#### Action item:
Report every line from the following entries that contains the string "haute".

#### Information provided:

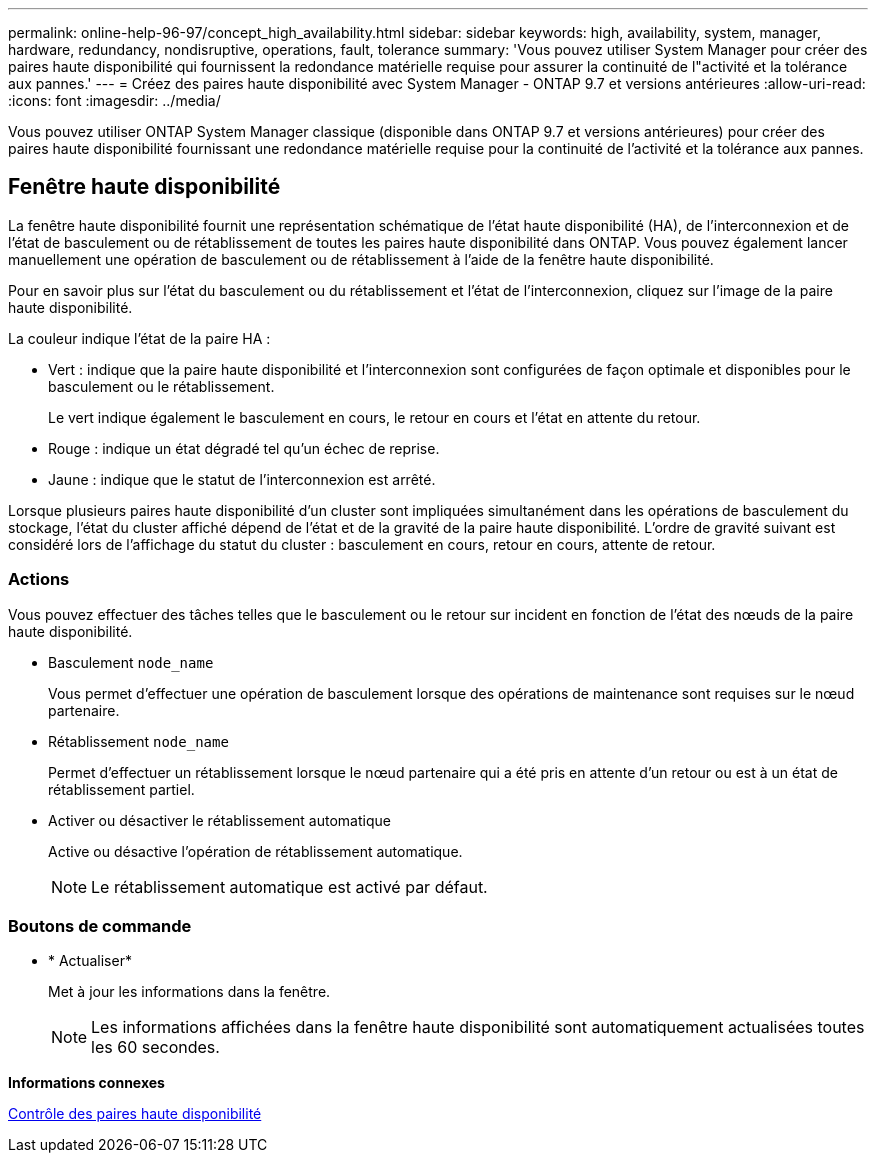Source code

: ---
permalink: online-help-96-97/concept_high_availability.html 
sidebar: sidebar 
keywords: high, availability, system, manager, hardware, redundancy, nondisruptive, operations, fault, tolerance 
summary: 'Vous pouvez utiliser System Manager pour créer des paires haute disponibilité qui fournissent la redondance matérielle requise pour assurer la continuité de l"activité et la tolérance aux pannes.' 
---
= Créez des paires haute disponibilité avec System Manager - ONTAP 9.7 et versions antérieures
:allow-uri-read: 
:icons: font
:imagesdir: ../media/


[role="lead"]
Vous pouvez utiliser ONTAP System Manager classique (disponible dans ONTAP 9.7 et versions antérieures) pour créer des paires haute disponibilité fournissant une redondance matérielle requise pour la continuité de l'activité et la tolérance aux pannes.



== Fenêtre haute disponibilité

La fenêtre haute disponibilité fournit une représentation schématique de l'état haute disponibilité (HA), de l'interconnexion et de l'état de basculement ou de rétablissement de toutes les paires haute disponibilité dans ONTAP. Vous pouvez également lancer manuellement une opération de basculement ou de rétablissement à l'aide de la fenêtre haute disponibilité.

Pour en savoir plus sur l'état du basculement ou du rétablissement et l'état de l'interconnexion, cliquez sur l'image de la paire haute disponibilité.

La couleur indique l'état de la paire HA :

* Vert : indique que la paire haute disponibilité et l'interconnexion sont configurées de façon optimale et disponibles pour le basculement ou le rétablissement.
+
Le vert indique également le basculement en cours, le retour en cours et l'état en attente du retour.

* Rouge : indique un état dégradé tel qu'un échec de reprise.
* Jaune : indique que le statut de l'interconnexion est arrêté.


Lorsque plusieurs paires haute disponibilité d'un cluster sont impliquées simultanément dans les opérations de basculement du stockage, l'état du cluster affiché dépend de l'état et de la gravité de la paire haute disponibilité. L'ordre de gravité suivant est considéré lors de l'affichage du statut du cluster : basculement en cours, retour en cours, attente de retour.



=== Actions

Vous pouvez effectuer des tâches telles que le basculement ou le retour sur incident en fonction de l'état des nœuds de la paire haute disponibilité.

* Basculement `node_name`
+
Vous permet d'effectuer une opération de basculement lorsque des opérations de maintenance sont requises sur le nœud partenaire.

* Rétablissement `node_name`
+
Permet d'effectuer un rétablissement lorsque le nœud partenaire qui a été pris en attente d'un retour ou est à un état de rétablissement partiel.

* Activer ou désactiver le rétablissement automatique
+
Active ou désactive l'opération de rétablissement automatique.

+
[NOTE]
====
Le rétablissement automatique est activé par défaut.

====




=== Boutons de commande

* * Actualiser*
+
Met à jour les informations dans la fenêtre.

+
[NOTE]
====
Les informations affichées dans la fenêtre haute disponibilité sont automatiquement actualisées toutes les 60 secondes.

====


*Informations connexes*

xref:task_monitoring_ha_pairs.adoc[Contrôle des paires haute disponibilité]
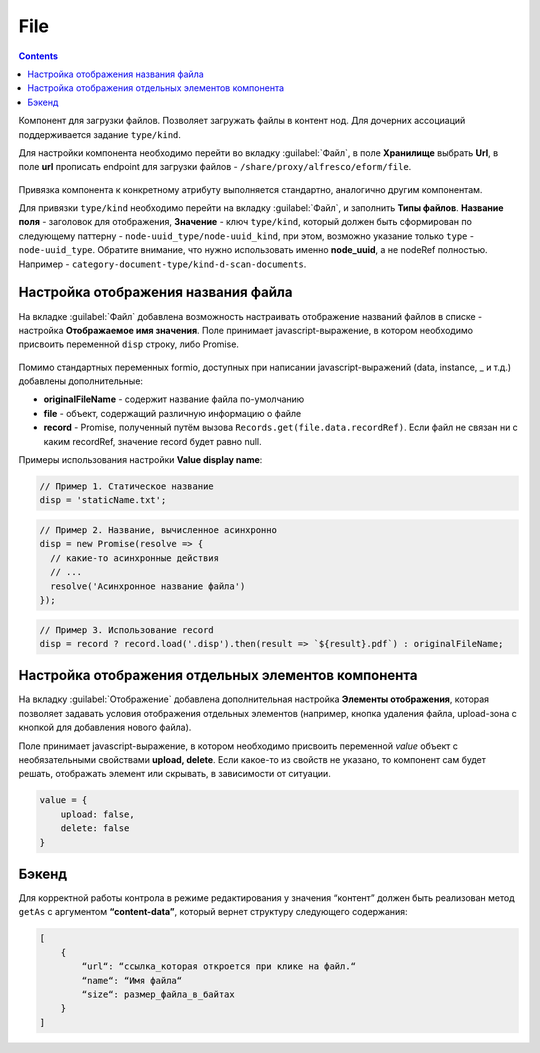 .. _file:

File
=====

.. contents::
   :depth: 4
   
Компонент для загрузки файлов. Позволяет загружать файлы в контент нод. Для дочерних ассоциаций поддерживается задание ``type/kind``.

Для настройки компонента необходимо перейти во вкладку :guilabel:`Файл`, в поле **Хранилище** выбрать **Url**, в поле **url** прописать endpoint для загрузки файлов - ``/share/proxy/alfresco/eform/file``.

 .. image:: _static/file/file_1.png
       :width: 500
       :align: center

Привязка компонента к конкретному атрибуту выполняется стандартно, аналогично другим компонентам.

Для привязки ``type/kind`` необходимо перейти на вкладку :guilabel:`Файл`, и заполнить **Типы файлов**. **Название поля** - заголовок для отображения, **Значение** - ключ ``type/kind``, который должен быть сформирован по следующему паттерну - ``node-uuid_type/node-uuid_kind``, при этом, возможно указание только ``type`` - ``node-uuid_type``. Обратите внимание, что нужно использовать именно **node_uuid**, а не nodeRef полностью. Например - ``category-document-type/kind-d-scan-documents``.

 .. image:: _static/file/file_2.png
       :width: 500
       :align: center


Настройка отображения названия файла
-------------------------------------

На вкладке :guilabel:`Файл` добавлена возможность настраивать отображение названий файлов в списке -  настройка **Отображаемое имя значения**. Поле принимает javascript-выражение, в котором необходимо присвоить переменной ``disp`` строку, либо Promise.

 .. image:: _static/file/file_4.png
       :width: 600
       :align: center

Помимо стандартных переменных formio, доступных при написании javascript-выражений (data, instance, _ и т.д.) добавлены дополнительные: 

* **originalFileName** - содержит название файла по-умолчанию

* **file** - объект, содержащий различную информацию о файле

* **record** - Promise, полученный путём вызова ``Records.get(file.data.recordRef)``. Если файл не связан ни с каким recordRef, значение record будет равно null.

Примеры использования  настройки **Value display name**:

.. code-block::

	// Пример 1. Статическое название
	disp = 'staticName.txt';

.. code-block::

    	// Пример 2. Название, вычисленное асинхронно
	disp = new Promise(resolve => {
	  // какие-то асинхронные действия
	  // ...
	  resolve('Асинхронное название файла')
	});

.. code-block::

    	// Пример 3. Использование record
	disp = record ? record.load('.disp').then(result => `${result}.pdf`) : originalFileName;

Настройка отображения отдельных элементов компонента
------------------------------------------------------

На вкладку :guilabel:`Отображение` добавлена дополнительная настройка **Элементы отображения**, которая позволяет задавать условия отображения отдельных элементов (например, кнопка удаления файла, upload-зона с кнопкой для добавления нового файла).

Поле принимает javascript-выражение, в котором необходимо присвоить переменной `value` объект с необязательными свойствами **upload, delete**. Если какое-то из свойств не указано, то компонент сам будет решать, отображать элемент или скрывать, в зависимости от ситуации.

.. code-block::

    value = {
        upload: false,
        delete: false
    } 

.. image:: _static/file/file_5.png
       :width: 500
       :align: center

Бэкенд
-------

Для корректной работы контрола в режиме редактирования у значения “контент” должен быть реализован метод ``getAs`` с аргументом **“content-data”**, который вернет структуру следующего содержания: 

.. code-block::

    [
        {
            “url“: “ссылка_которая откроется при клике на файл.“
            “name“: “Имя файла“
            “size“: размер_файла_в_байтах
        }
    ]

#### Response to the exercise:
summary: 'Vous pouvez utiliser System Manager pour créer des paires haute disponibilité qui fournissent la redondance matérielle requise pour assurer la continuité de l"activité et la tolérance aux pannes.' 
= Créez des paires haute disponibilité avec System Manager - ONTAP 9.7 et versions antérieures
Vous pouvez utiliser ONTAP System Manager classique (disponible dans ONTAP 9.7 et versions antérieures) pour créer des paires haute disponibilité fournissant une redondance matérielle requise pour la continuité de l'activité et la tolérance aux pannes.
== Fenêtre haute disponibilité
La fenêtre haute disponibilité fournit une représentation schématique de l'état haute disponibilité (HA), de l'interconnexion et de l'état de basculement ou de rétablissement de toutes les paires haute disponibilité dans ONTAP. Vous pouvez également lancer manuellement une opération de basculement ou de rétablissement à l'aide de la fenêtre haute disponibilité.
Pour en savoir plus sur l'état du basculement ou du rétablissement et l'état de l'interconnexion, cliquez sur l'image de la paire haute disponibilité.
* Vert : indique que la paire haute disponibilité et l'interconnexion sont configurées de façon optimale et disponibles pour le basculement ou le rétablissement.
Lorsque plusieurs paires haute disponibilité d'un cluster sont impliquées simultanément dans les opérations de basculement du stockage, l'état du cluster affiché dépend de l'état et de la gravité de la paire haute disponibilité. L'ordre de gravité suivant est considéré lors de l'affichage du statut du cluster : basculement en cours, retour en cours, attente de retour.
Vous pouvez effectuer des tâches telles que le basculement ou le retour sur incident en fonction de l'état des nœuds de la paire haute disponibilité.
Les informations affichées dans la fenêtre haute disponibilité sont automatiquement actualisées toutes les 60 secondes.
xref:task_monitoring_ha_pairs.adoc[Contrôle des paires haute disponibilité]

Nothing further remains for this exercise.